• Items listed in a dataset:
■ ■ ■ ■ ■

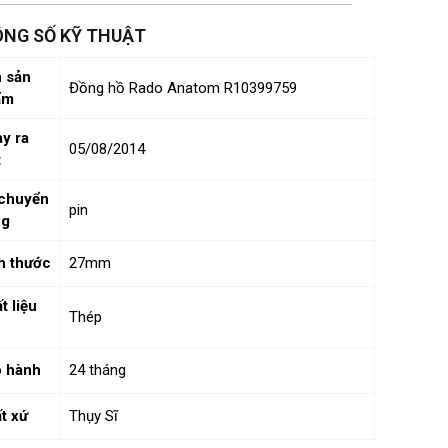
NG SỐ KỸ THUẬT
 sản
Đồng hồ Rado Anatom R10399759
ẩm
y ra
05/08/2014
t
chuyển
pin
ng
h thước
27mm
t liệu
Thép
 hành
24 tháng
t xứ
Thụy Sĩ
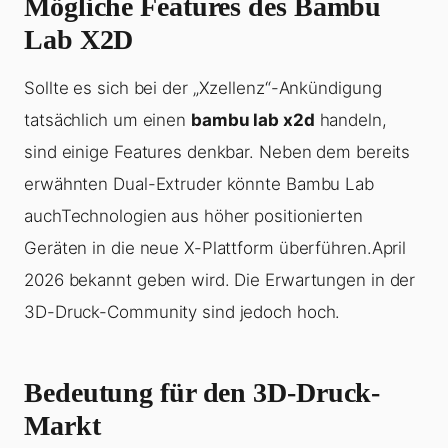
Mögliche Features des Bambu
Lab X2D
Sollte es sich bei der „Xzellenz“-Ankündigung
tatsächlich um einen
bambu lab x2d
handeln,
sind einige Features denkbar. Neben dem bereits
erwähnten Dual-Extruder könnte Bambu Lab
auchTechnologien aus höher positionierten
Geräten in die neue X-Plattform überführen.April
2026 bekannt geben wird. Die Erwartungen in der
3D-Druck-Community sind jedoch hoch.
Bedeutung für den 3D-Druck-
Markt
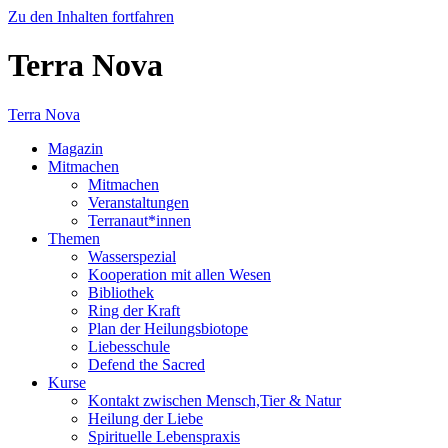
Zu den Inhalten fortfahren
Terra Nova
Terra Nova
Magazin
Mitmachen
Mitmachen
Veranstaltungen
Terranaut*innen
Themen
Wasserspezial
Kooperation mit allen Wesen
Bibliothek
Ring der Kraft
Plan der Heilungsbiotope
Liebesschule
Defend the Sacred
Kurse
Kontakt zwischen Mensch,Tier & Natur
Heilung der Liebe
Spirituelle Lebenspraxis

■ ■ ■ ■ ■

• Assigned task: Please retype, exactly as written, every line from the line containing "Kooperation mit allen Wesen" through the last line of the records above, including both of those lines, and nothing else.

• Solved exercise:
Kooperation mit allen Wesen
Bibliothek
Ring der Kraft
Plan der Heilungsbiotope
Liebesschule
Defend the Sacred
Kurse
Kontakt zwischen Mensch,Tier & Natur
Heilung der Liebe
Spirituelle Lebenspraxis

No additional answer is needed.